Lo primero que cabe decir es que ‘Frankenstein’ no inaugura la ciencia-ficción, como se ha dicho. La tenemos, mucho antes, en la mitología griega y en los textos proféticos, terroríficos y alucinados del ‘Apocalipsis’. Y los críticos marran también al afirmar, como hace G. Levine en ‘The endurance of Frankenstein’, que el relato, laico y secular, se inscribe en un mundo sin Dios y sin religión que respetar o transgredir. Y no es así. Su subtítulo, ‘El moderno Prometeo’, nos da una pista significativa. Prometeo es el Titán que roba y entrega a los hombres el fuego que Zeus les ha negado. Este reto a la divinidad que da poder al hombre es el que busca Víctor Frankenstein en un intento que sobrepasa los abismos permitidos y los límites de la ciencia. Víctor Frankestein deja claro su objetivo: «Quiero animar el barro inerte». Quiere dar vida a la materia inanimada y se ve como un dios, padre de una nueva raza que le estará agradecida. Se ve creador frente al Creador y la nueva criatura será su Adán. 

Pero de la misma manera que Eva alivia la soledad de Adán, -no es bueno que el hombre esté solo, reconoce Yavhé-, también el monstruo, sintiéndose sólo, le pide a su creador que le dé una compañera. Y si en el mito bíblico Eva provoca el desastre, también la mujer es el motivo de que en el relato todo se tuerza. Cuando Víctor, arrepentido del engendro que ha creado, se niega a darle una compañera porque no quiere crear una raza monstruosa, su criatura se ve abandonada y su decepción aumenta cuando ve reflejado su horrible rostro en un estanque, motivo de que todos le rechacen. Es entonces cuando, viéndose condenado a la soledad, se rebela y siente sed de venganza: «Oh, Frankenstein, yo no pedí existir. Debía ser vuestro Adán y soy un ángel caído a quien negáis toda dicha. Veo en los demás una felicidad de la que soy excluido. Yo era bueno, pero el sufrimiento me envilece. Soy malvado porque soy infeliz». De la misma manera que Yavhé, defraudado por sus criaturas, las expulsa del Edén y las abandona a su suerte, también Víctor Frankenstein reniega de su criatura y la abandona. Y las correspondencias bíblicas no acaban aquí. Adán y Eva tienen prohibido comer del árbol de la ciencia, del conocimiento que sólo Yavhé puede tener. Es un límite que Víctor Frankenstein no ha respetado. En su mente resonaba el «seréis como dioses’»de la serpiente y la tentación de conseguir el supremo conocimiento, el secreto de la vida.
.....
■ **TAREAS A REALIZAR**:
A) Traduce al inglés esta oración del texto sobre Frankenstein: «Su subtítulo, ‘El moderno Prometeo’, nos da una pista significativa.»
B) Presenta como lista numerada las líneas de las entradas que van desde el comienzo de estas hasta la línea que contiene «12: (386, 338)», ambas incluidas, sin las líneas en blanco.

■ **INFORMACIÓN REGISTRADA**:
.....
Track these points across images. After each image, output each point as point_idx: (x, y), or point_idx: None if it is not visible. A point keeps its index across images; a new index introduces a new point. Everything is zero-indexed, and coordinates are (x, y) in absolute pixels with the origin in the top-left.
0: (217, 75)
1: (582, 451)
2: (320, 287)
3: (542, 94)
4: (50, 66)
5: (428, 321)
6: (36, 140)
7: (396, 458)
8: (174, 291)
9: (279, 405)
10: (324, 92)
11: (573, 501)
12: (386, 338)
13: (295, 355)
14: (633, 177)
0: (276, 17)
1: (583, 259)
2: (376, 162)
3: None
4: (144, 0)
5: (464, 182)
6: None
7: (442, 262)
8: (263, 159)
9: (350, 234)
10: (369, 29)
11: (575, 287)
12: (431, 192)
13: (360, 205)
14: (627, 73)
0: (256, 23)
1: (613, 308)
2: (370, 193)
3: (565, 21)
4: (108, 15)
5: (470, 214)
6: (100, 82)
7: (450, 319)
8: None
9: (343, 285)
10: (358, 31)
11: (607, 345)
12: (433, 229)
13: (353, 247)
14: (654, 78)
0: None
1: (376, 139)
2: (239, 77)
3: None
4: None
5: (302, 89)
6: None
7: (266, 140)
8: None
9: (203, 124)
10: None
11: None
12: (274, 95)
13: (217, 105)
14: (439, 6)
.....
■ **RESPUESTAS EN ORDEN**:
A) Its subtitle, 'The Modern Prometheus', gives us a significant clue.

B)
1. Track these points across images. After each image, output each point as point_idx: (x, y), or point_idx: None if it is not visible. A point keeps its index across images; a new index introduces a new point. Everything is zero-indexed, and coordinates are (x, y) in absolute pixels with the origin in the top-left.
2. 0: (217, 75)
3. 1: (582, 451)
4. 2: (320, 287)
5. 3: (542, 94)
6. 4: (50, 66)
7. 5: (428, 321)
8. 6: (36, 140)
9. 7: (396, 458)
10. 8: (174, 291)
11. 9: (279, 405)
12. 10: (324, 92)
13. 11: (573, 501)
14. 12: (386, 338)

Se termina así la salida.